God in the (Pitching) Machine

Not long after a rain delay of 101 minutes, Albert Pujols slipped on the plastic on-deck logo that had become dangerously slick while chasing Jose Reyes' foul pop near the Cardinals' dugout in the eighth inning.

Pujols said the thought crossed his mind that the logo was going to come into play just before he slipped. He landed hard on his back and was down for several minutes before deciding to stay in the game. This is, of course, now very, very old news. Pujols' back injury, Grimsley, and any number of other stories have taken center stage. But I want to point us back a few weeks to the ESPN story, replete with quotes from the man himself.

"Right before I called for the ball I knew I was going to step on it, I think, and I knew I was going to have problems with it," Pujols said. "Hey, it happens. I'm glad it only had to happen one time before they took it out."Pujols said his upper back took the brunt of the impact, and he also felt his neck pop, but somehow he avoided banging his head, too. "It could have been worse," he said. "I could have broken my neck, I could have broken my back. The good Lord was watching me."

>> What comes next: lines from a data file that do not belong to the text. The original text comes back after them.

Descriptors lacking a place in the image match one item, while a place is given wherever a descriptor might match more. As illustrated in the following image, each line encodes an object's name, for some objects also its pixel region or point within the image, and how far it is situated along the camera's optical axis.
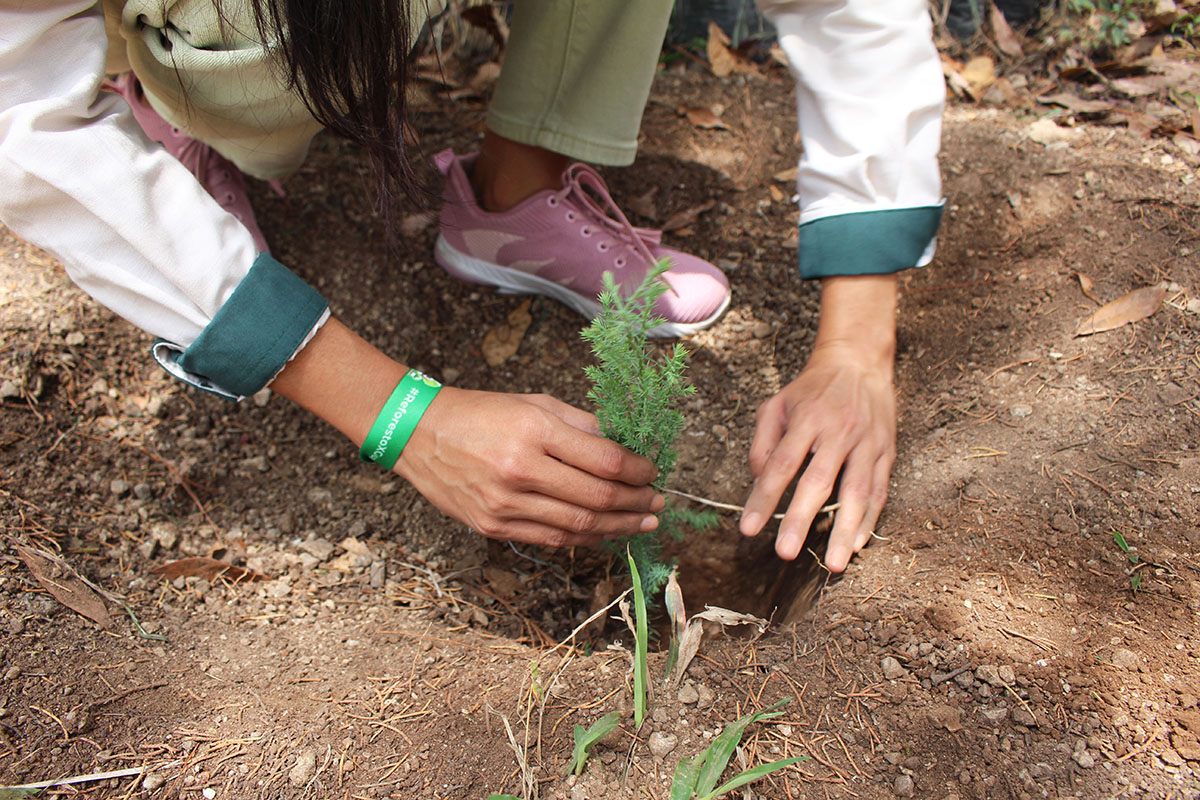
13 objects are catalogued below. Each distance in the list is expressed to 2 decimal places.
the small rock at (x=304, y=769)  0.72
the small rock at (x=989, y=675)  0.74
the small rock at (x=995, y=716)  0.73
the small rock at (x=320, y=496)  0.95
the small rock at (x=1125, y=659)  0.73
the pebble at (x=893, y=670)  0.76
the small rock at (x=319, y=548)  0.91
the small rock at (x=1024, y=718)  0.72
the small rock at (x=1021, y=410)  0.88
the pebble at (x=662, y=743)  0.73
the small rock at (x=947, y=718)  0.73
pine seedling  0.73
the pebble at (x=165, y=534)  0.89
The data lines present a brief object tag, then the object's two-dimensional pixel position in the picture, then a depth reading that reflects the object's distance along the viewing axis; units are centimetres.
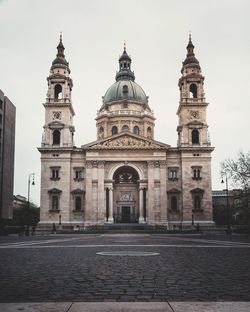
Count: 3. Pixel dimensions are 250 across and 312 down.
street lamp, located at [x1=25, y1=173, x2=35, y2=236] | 4398
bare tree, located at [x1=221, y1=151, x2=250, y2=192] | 4694
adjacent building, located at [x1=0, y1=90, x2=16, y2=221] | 6846
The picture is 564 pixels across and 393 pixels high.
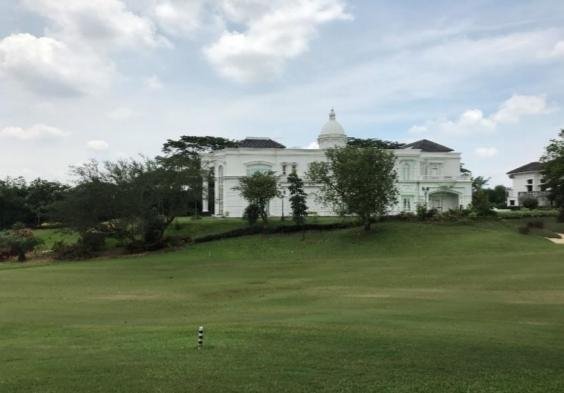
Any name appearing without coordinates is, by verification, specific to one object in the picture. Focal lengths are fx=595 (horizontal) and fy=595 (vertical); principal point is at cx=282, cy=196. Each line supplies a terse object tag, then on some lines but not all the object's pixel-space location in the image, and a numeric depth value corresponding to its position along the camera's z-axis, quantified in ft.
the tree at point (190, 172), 181.98
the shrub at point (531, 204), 255.09
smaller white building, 295.89
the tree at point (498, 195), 326.96
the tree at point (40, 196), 252.83
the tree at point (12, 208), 248.52
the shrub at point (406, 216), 176.64
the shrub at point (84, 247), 162.87
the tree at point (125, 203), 168.45
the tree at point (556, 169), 189.23
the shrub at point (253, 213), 183.11
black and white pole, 37.48
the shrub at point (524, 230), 157.69
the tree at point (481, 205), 178.60
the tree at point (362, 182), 160.97
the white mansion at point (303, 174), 234.17
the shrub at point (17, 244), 166.71
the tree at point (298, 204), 173.86
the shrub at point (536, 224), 168.35
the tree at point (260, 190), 182.70
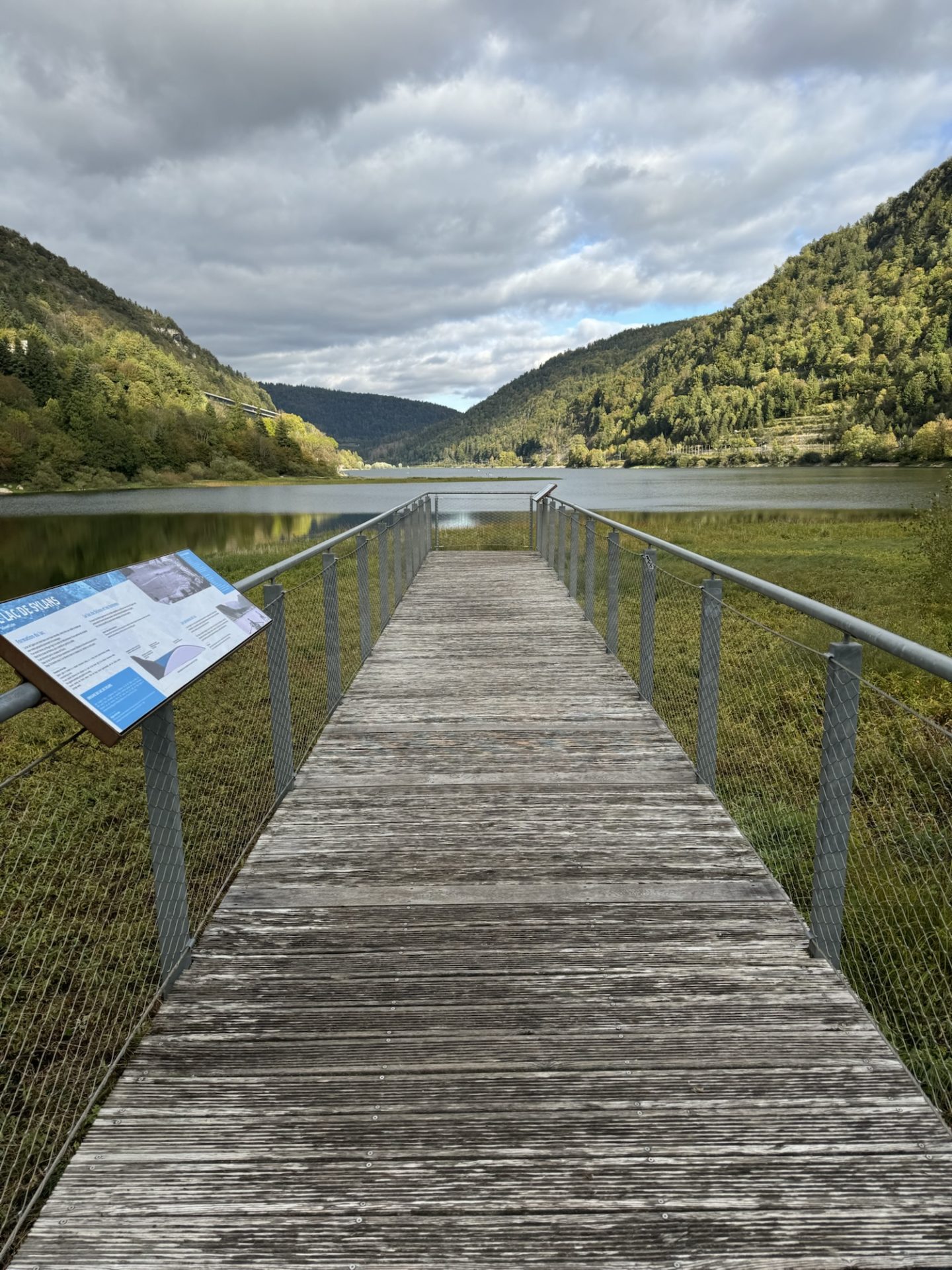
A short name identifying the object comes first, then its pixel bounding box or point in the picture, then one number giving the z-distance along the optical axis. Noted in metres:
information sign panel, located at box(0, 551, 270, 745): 1.52
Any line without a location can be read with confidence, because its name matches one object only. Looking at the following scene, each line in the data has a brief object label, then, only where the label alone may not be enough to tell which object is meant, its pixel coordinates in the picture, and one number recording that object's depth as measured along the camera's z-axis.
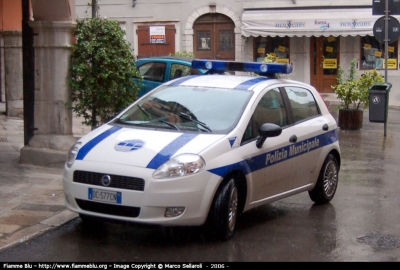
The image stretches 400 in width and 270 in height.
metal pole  16.16
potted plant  16.62
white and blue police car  6.60
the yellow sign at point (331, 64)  26.59
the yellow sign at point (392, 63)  26.16
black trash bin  16.03
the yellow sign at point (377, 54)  26.30
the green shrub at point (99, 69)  11.16
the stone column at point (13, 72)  17.56
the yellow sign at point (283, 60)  26.94
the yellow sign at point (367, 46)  26.39
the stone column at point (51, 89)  11.12
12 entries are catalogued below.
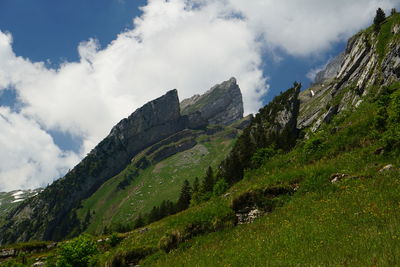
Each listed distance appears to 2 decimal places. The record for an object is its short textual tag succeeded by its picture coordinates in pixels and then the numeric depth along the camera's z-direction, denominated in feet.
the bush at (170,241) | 55.16
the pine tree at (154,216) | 396.33
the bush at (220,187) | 226.48
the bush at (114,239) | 130.21
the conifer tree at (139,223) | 397.39
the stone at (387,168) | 54.96
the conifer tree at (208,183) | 302.25
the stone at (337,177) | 58.95
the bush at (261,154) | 226.17
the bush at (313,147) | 88.48
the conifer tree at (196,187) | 337.37
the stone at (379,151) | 65.45
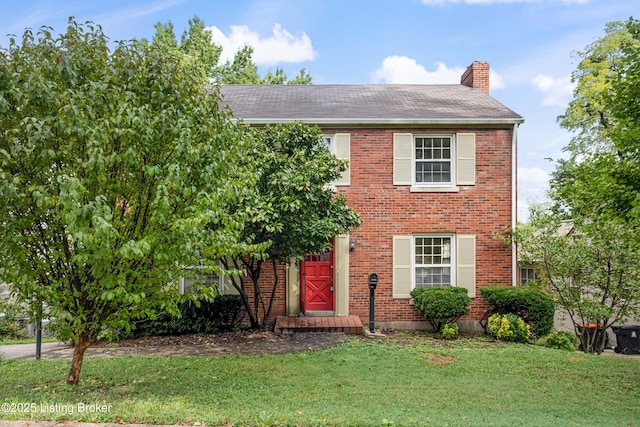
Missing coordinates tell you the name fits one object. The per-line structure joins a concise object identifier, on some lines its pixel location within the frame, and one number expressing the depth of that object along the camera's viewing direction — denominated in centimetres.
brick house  1191
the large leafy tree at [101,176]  494
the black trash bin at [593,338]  1098
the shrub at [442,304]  1089
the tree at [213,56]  2831
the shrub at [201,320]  1067
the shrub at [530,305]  1079
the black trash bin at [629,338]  1395
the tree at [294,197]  911
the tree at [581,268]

Ever since this entire nation finally gave into it's crush on Albert, (most waiting until the MVP last season to make it official) information on his squeaky-clean life has been hard to avoid. I know about his charity work, his marriage and his history. This article isn't meant to take him to task, or to spread steroid rumors. Even though the proof on Bonds took my baseball innocence, I won't start a witch hunt with Albert (though I won't ignore the warning signs I've been seeing either).

I'm sure God didn't want any harm to come to Albert, but was he really 'watching over him?' When Americans troops are being killed and maimed in war? When tens of thousands in this country go hungry and homeless every night? Sure, he's a good guy, and you might as well call him the Ned Flanders of baseball, (chiseled upper body, Churchy McChurch) but we need to stop indulging atheletes who think that God cares about touchdowns, home runs, strikeouts and freethrows. God has better things to do than watch baseball.